Rename "scientific name" to "binomial name" in the lines of every entry below and keep everything else the same. Leave out the pictures.
------ EXERCISE DATA ------
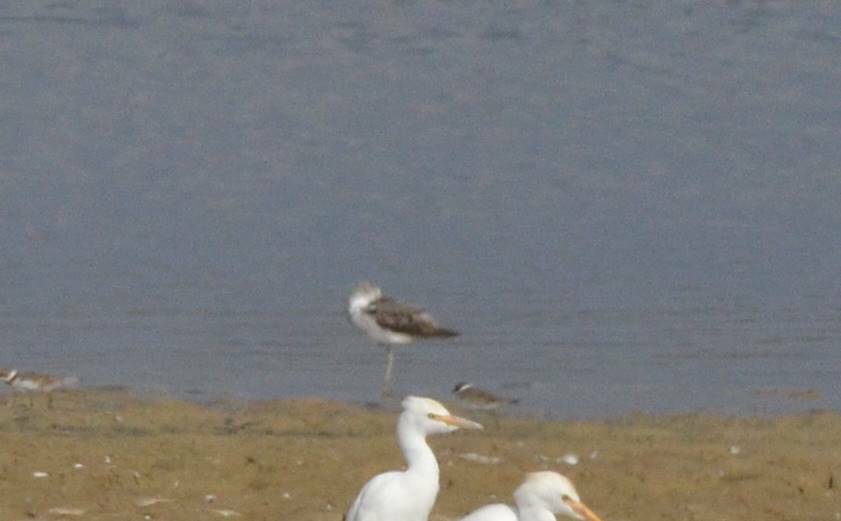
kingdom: Animalia
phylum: Chordata
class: Aves
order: Charadriiformes
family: Scolopacidae
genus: Tringa
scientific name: Tringa nebularia
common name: Common greenshank
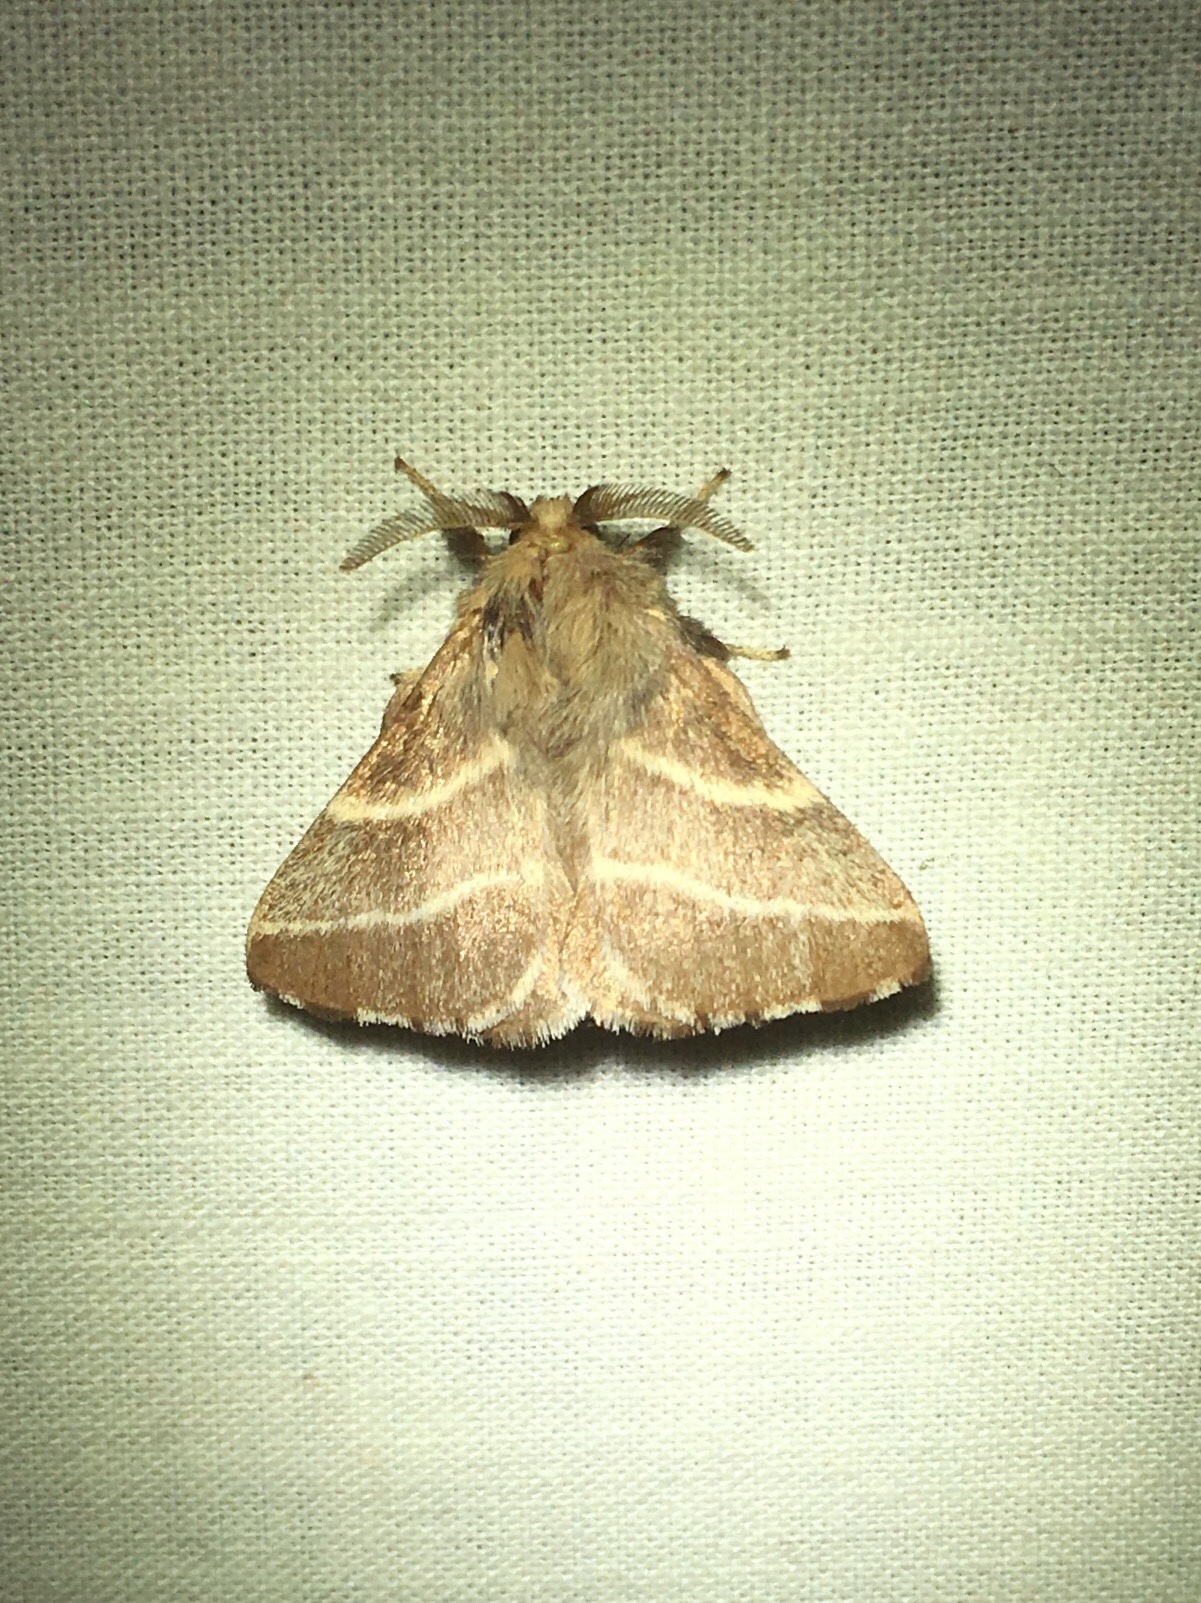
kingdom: Animalia
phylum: Arthropoda
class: Insecta
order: Lepidoptera
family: Lasiocampidae
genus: Malacosoma
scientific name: Malacosoma americana
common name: Eastern tent caterpillar moth
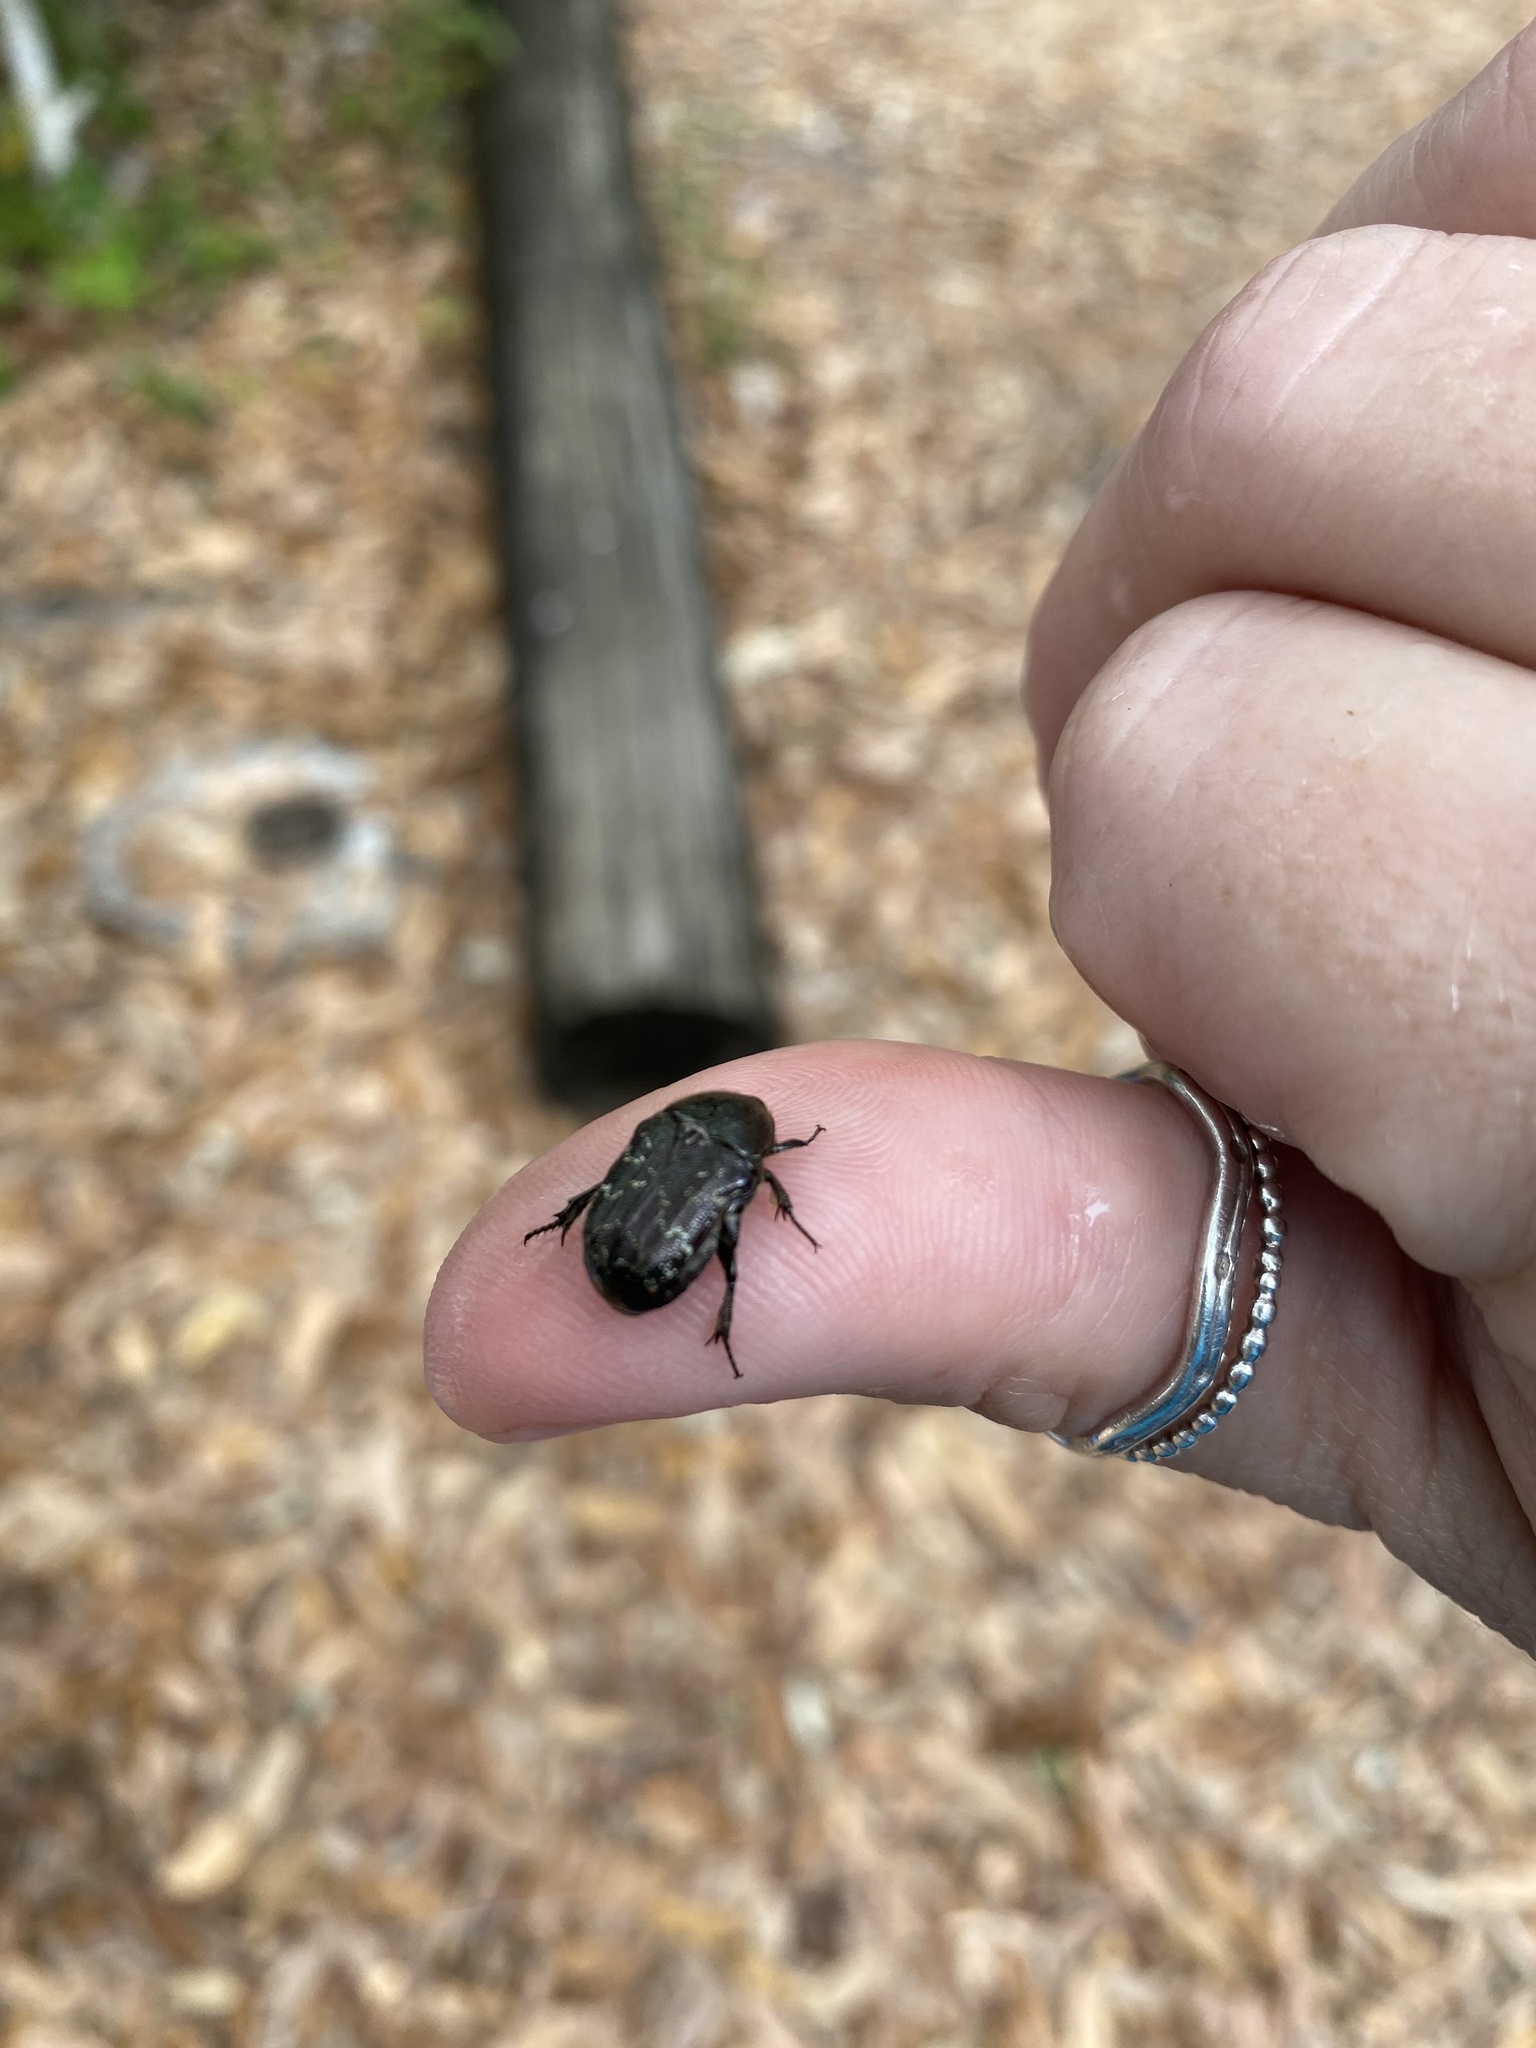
------
» **ANSWER TO THIS EXERCISE**:
kingdom: Animalia
phylum: Chordata
class: Aves
order: Charadriiformes
family: Scolopacidae
genus: Tringa
binomial name: Tringa nebularia
common name: Common greenshank
kingdom: Animalia
phylum: Arthropoda
class: Insecta
order: Lepidoptera
family: Lasiocampidae
genus: Malacosoma
binomial name: Malacosoma americana
common name: Eastern tent caterpillar moth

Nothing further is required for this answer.